(WORK ORDER) Please pull every line from the records below that contains the string "metrics". Case matters.

(DATA TO USE)

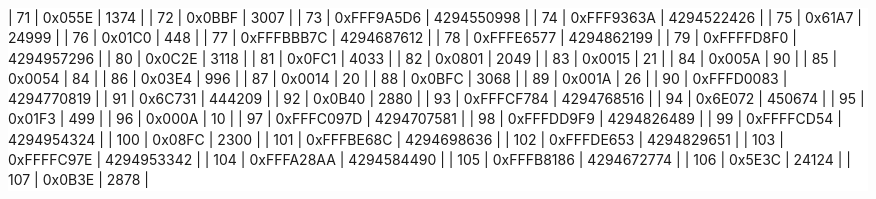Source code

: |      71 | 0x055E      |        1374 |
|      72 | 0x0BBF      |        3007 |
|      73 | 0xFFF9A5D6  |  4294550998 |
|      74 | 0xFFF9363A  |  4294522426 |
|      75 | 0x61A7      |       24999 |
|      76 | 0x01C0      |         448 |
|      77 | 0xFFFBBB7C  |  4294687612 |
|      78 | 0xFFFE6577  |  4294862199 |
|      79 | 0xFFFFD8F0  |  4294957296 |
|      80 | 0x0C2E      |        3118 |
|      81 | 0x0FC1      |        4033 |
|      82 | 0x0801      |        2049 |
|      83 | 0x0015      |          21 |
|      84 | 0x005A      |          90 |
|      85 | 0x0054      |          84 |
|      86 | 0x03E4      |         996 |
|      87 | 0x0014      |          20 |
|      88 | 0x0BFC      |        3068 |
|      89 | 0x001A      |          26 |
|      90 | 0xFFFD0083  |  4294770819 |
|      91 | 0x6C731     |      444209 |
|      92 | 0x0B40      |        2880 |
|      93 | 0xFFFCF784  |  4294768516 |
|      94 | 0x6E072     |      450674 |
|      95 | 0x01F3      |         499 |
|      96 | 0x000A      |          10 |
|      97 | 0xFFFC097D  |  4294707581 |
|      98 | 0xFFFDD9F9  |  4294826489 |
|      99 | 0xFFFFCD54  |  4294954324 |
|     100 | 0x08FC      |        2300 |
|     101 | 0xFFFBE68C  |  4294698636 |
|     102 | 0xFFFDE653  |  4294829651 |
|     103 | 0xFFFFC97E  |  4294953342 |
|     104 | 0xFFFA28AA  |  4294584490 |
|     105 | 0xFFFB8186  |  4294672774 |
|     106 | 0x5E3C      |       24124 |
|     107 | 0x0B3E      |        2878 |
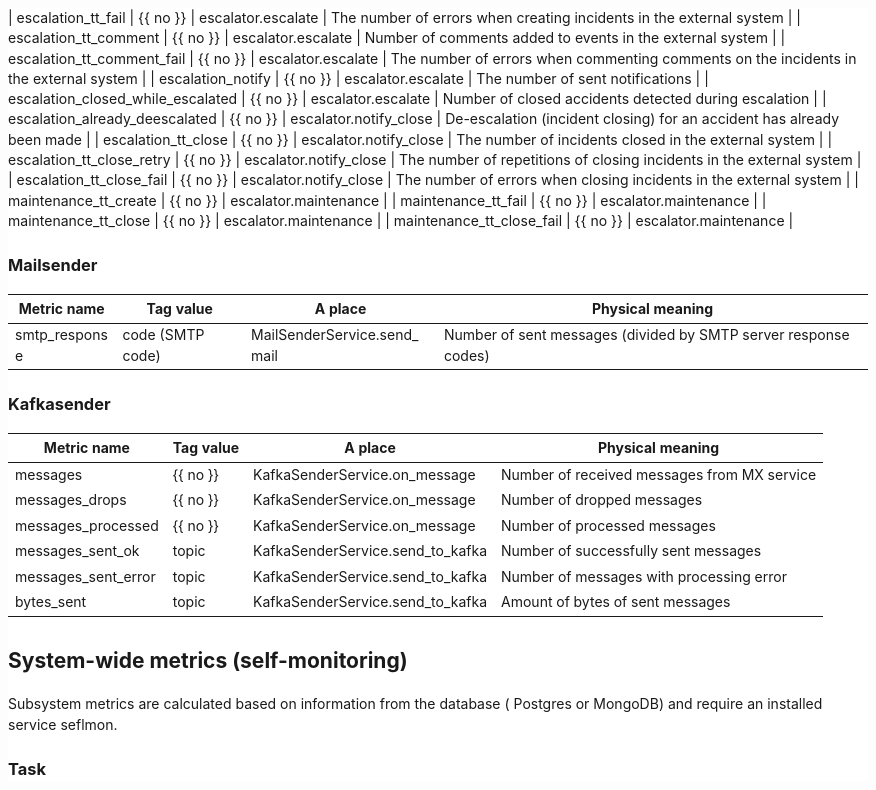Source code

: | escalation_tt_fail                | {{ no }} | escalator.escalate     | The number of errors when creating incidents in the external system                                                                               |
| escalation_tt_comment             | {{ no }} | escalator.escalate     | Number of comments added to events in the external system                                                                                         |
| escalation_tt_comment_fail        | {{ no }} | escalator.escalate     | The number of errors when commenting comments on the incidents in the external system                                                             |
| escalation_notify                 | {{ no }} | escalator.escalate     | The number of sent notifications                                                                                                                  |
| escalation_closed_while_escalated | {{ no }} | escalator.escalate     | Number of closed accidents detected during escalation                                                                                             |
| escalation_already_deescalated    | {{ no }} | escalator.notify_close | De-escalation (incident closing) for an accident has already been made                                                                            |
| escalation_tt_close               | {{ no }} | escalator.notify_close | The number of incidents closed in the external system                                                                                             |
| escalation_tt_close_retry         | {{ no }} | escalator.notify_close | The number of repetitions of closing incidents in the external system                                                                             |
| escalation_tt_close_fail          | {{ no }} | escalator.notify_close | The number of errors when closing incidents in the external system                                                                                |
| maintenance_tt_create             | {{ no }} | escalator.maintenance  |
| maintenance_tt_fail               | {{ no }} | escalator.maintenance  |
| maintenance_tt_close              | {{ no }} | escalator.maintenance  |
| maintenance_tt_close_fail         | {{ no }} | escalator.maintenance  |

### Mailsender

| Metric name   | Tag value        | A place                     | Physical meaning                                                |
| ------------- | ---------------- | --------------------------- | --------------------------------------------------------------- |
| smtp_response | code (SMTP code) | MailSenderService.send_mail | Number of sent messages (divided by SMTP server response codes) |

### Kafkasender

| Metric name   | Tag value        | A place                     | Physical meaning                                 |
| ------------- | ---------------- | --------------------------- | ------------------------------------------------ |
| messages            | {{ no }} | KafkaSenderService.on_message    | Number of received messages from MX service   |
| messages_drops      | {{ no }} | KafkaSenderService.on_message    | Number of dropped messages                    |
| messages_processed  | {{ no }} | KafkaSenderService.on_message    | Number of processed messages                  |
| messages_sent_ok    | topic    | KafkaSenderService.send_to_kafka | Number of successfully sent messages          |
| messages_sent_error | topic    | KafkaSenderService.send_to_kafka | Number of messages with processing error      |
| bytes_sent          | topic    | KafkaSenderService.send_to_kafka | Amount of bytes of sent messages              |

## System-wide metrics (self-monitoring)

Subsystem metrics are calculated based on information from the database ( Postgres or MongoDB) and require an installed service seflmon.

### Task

(ANSWER TO THE EXERCISE)
## System-wide metrics (self-monitoring)
Subsystem metrics are calculated based on information from the database ( Postgres or MongoDB) and require an installed service seflmon.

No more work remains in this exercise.